We break the surface. I gasp for breath with the kiteboarder silent against me. His head bobs in the water.

Legs as insubstantial as seaweed, I roll onto my back. Keeping his head up, I kick weakly toward the shore.

It seems forever before my butt hits the beach and an exhausted cry escapes me. Sweeping my feet under me, I crouch-pull the kiteboarder onto the sand. Waves roll into us, nearly toppling me.

“Déjame ayudar,” someone says, and I turn to find an older, dark-skinned man offering me help. I can’t even nod my acceptance, but he doesn’t need me to. Together, we drag the kiteboarder out of the waves and drop him onto the rain-soaked beach.

The bystander pants beside me so deeply I worry for him.

“Enfisema,” he says, pointing at himself. He coughs roughly, before advising me that he called emergency services.

With a nod of understanding and praying the EMTs hurry, I start CPR. My knees grind into the sand as I pinch the kiteboarder’s nose, put my mouth over his, and force air from my aching lungs into his lifeless body. I begin compressions on his chest.

Drops of water slide across his handsome, too-pale face, but not one muscle twitches in response.

Please live, please, please.

Desperate tears sting my eyes as the rain whips my hair. I repeat the process again and again until he convulses once, hard enough to look like I’d hit him with electric paddles.

He coughs dramatically and spits out water.

I quickly roll him onto his side.

He spits out more water, and I pat his back repeatedly. When he’s done, the kiteboarder groans and flops onto his back, eyes closed, breathing heavy.

Breathing.

“They’re here,” the old bystander says, standing and walking up the beach to wave at the EMTs.

I did it. I’d saved a man’s life. If I can do that, I can do anything—even save my failing business.

That’s it, then.

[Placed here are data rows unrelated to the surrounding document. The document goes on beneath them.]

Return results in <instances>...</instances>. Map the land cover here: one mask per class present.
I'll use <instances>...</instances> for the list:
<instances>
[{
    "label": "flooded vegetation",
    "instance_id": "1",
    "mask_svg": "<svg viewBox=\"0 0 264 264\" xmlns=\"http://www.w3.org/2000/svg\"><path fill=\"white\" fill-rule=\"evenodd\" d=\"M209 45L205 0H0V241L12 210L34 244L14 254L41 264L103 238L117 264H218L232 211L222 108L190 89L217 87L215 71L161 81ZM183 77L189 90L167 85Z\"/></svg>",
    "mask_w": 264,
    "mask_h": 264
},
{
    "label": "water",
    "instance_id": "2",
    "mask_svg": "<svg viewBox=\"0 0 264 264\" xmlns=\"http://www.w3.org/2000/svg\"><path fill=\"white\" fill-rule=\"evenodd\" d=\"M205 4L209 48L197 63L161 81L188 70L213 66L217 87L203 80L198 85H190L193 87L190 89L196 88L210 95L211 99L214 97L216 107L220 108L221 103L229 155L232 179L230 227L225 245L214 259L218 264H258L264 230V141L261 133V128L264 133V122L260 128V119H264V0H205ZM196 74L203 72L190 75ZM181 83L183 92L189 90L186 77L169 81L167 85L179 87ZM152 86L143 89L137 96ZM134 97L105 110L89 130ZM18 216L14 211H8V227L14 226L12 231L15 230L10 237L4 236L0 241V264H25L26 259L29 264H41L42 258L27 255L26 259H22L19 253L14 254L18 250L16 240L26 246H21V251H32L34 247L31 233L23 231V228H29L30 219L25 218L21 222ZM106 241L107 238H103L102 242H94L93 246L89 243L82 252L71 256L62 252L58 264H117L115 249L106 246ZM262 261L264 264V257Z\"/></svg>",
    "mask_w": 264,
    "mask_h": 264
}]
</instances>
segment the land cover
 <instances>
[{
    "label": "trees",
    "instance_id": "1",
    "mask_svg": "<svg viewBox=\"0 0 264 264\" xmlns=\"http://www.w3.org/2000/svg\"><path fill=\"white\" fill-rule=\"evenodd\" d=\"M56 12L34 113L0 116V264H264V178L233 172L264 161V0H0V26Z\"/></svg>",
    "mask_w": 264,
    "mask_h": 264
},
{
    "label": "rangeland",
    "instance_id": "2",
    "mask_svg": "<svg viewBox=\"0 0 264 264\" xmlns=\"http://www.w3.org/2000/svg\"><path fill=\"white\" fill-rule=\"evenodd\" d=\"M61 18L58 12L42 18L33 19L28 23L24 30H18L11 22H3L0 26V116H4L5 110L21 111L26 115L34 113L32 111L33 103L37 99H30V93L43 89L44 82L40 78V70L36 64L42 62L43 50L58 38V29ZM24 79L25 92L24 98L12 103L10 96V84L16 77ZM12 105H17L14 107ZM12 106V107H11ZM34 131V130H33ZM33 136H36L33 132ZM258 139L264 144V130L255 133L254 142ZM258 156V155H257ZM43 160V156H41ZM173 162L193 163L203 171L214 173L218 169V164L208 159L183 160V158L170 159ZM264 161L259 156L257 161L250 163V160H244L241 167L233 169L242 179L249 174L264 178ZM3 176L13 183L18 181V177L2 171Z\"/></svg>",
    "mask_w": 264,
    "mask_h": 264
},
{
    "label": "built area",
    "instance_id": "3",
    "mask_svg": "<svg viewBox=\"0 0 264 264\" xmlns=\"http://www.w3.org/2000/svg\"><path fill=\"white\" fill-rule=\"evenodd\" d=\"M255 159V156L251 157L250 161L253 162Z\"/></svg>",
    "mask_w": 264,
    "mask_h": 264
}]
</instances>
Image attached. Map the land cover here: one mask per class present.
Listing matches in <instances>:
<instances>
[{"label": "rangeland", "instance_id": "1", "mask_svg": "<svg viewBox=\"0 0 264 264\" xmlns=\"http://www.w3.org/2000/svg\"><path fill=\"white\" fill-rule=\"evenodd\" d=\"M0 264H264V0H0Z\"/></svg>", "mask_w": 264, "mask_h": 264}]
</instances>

I’m not taking that offer.

Feeling a surge of happiness and a connection with this human, I brush the sand from his jawline, cheekbones, and lips. The most perfect shape of lips. The most perfect feel.

He’s beyond handsome with a muscular build that fills out his wetsuit like a superhero. Mom would’ve declared him good enough to eat.

His eyes pop open, blink, and catch me with a finger still on his lips. I pull my hand back.

Deep hazel eyes ringed with the longest lashes I’ve ever seen stare at me. His eyes turn to slits as if trying to puzzle something out, then he sighs, “Yeah, they are. Silver eyes.”

He closes his eyes and, smiling to himself, whispers, “So fucking beautiful.”